Lemberger räumte ein, daß Freudenthal nicht in der Lage gewesen wäre, die Tridelta AG so wirkungsvoll zu sanieren,

wie das die Jenoptik geschafft habe. Deshalb sei man heute froh, 1992 nicht zum Zuge gekommen zu sein. Das Hermsdorfer Unternehmen, das von der Treuhand an den Rand des Ruins geführt worden war, ist ein Beispiel dafür, daß auch große Betriebe mit klugem Management in die Marktwirtschaft übergeleitet werden konnten, wenn man auf überhastete Privatisierung verzichtet.
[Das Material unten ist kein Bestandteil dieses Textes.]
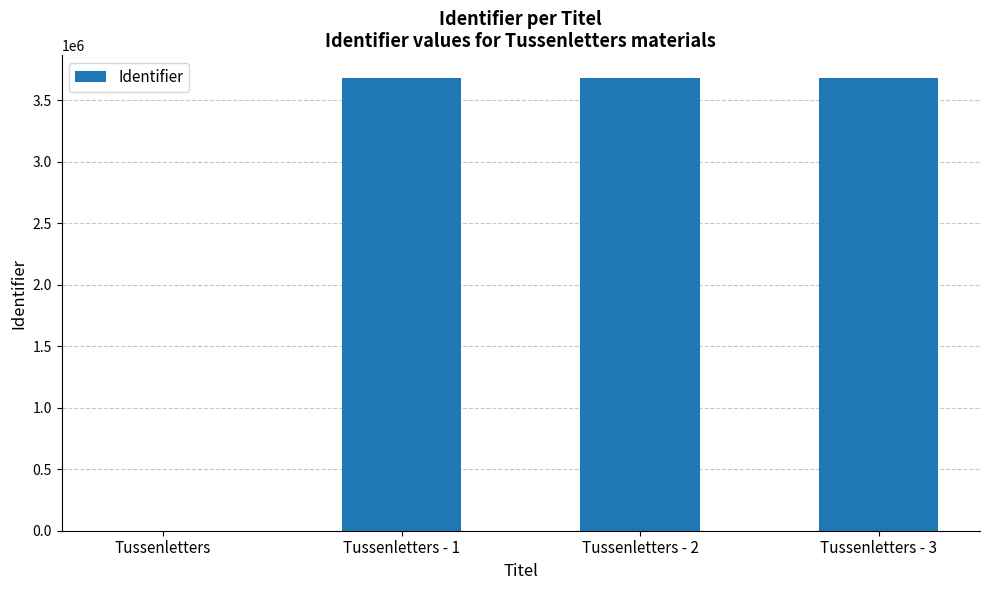

Are the bars grouped side by side (vs. stacked)?

No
In den kommenden Monaten sollen auch die letzten verbliebenen Tridelta-Geschäftsbereiche als jeweils operativ eigenständige Unternehmen neu geordnet und für sie potente Partner gesucht werden. Dabei wolle Jenoptik ohne Zeitdruck nach stabilen Zukunftslösungen suchen, versicherte Späth. Jenoptik hatte 1992 die Tridelta AG, die aus dem rund 8000 Beschäftigte zählenden Kombinat Keramische Werke Hermsdorf hervorgegangen war, von der Teuhand mit nur noch 2700 Mitarbeitern übernommen. Ähnlich wie bei Jenoptik versuchte Späth nach der Umstrukturierung, zunächst durch Unternehmensbeteiligungen Marktzugänge zu schaffen und das Unternehmen dadurch für Käufer

oder Partner attraktiv zu machen. Dazu gehörte 1995 die Übernahme von 24,9 Prozent der Geschäftsanteile der ebenfalls Isolatoren für den Hochspannungsbereich fertigenden Kronacher Porzellanfabrik.

Kleinere Tridelta-Unternehmensbereiche wie die Preßkeramik oder der Werkzeugbau wurden an Konkurrenten oder wie im Falle der Sondermaschinentechnik an die Geschäftsführer verkauft. Aus den Resten des einstigen Forschungszentrums entstand 1993 ein eingetragener Verein, der jetzt als Hermsdorfer Institut für Technische Keramik (HITK) firmiert und 50 Mitarbeiter beschäftigt. Er soll weiter für die Tridelta-Betriebe arbeiten, sich aber verstärkt um andere Kunden bemühen.

Das Gelände des einstigen Kombinatsstammbetriebes in Hermsdorf, auf dem sich ein Konglomerat von aus- und neugegründeten Handwerks-, Gewerbe- und Logistikunternehmen angesiedelt hat, gehört inzwischen zu den potentesten Gewerbegebieten Thüringens, Es ist eines der wenigen Beispiele für die Nutzung vorhandener Infrastrukturen anstelle von Investitionen auf der Grünen Wiese.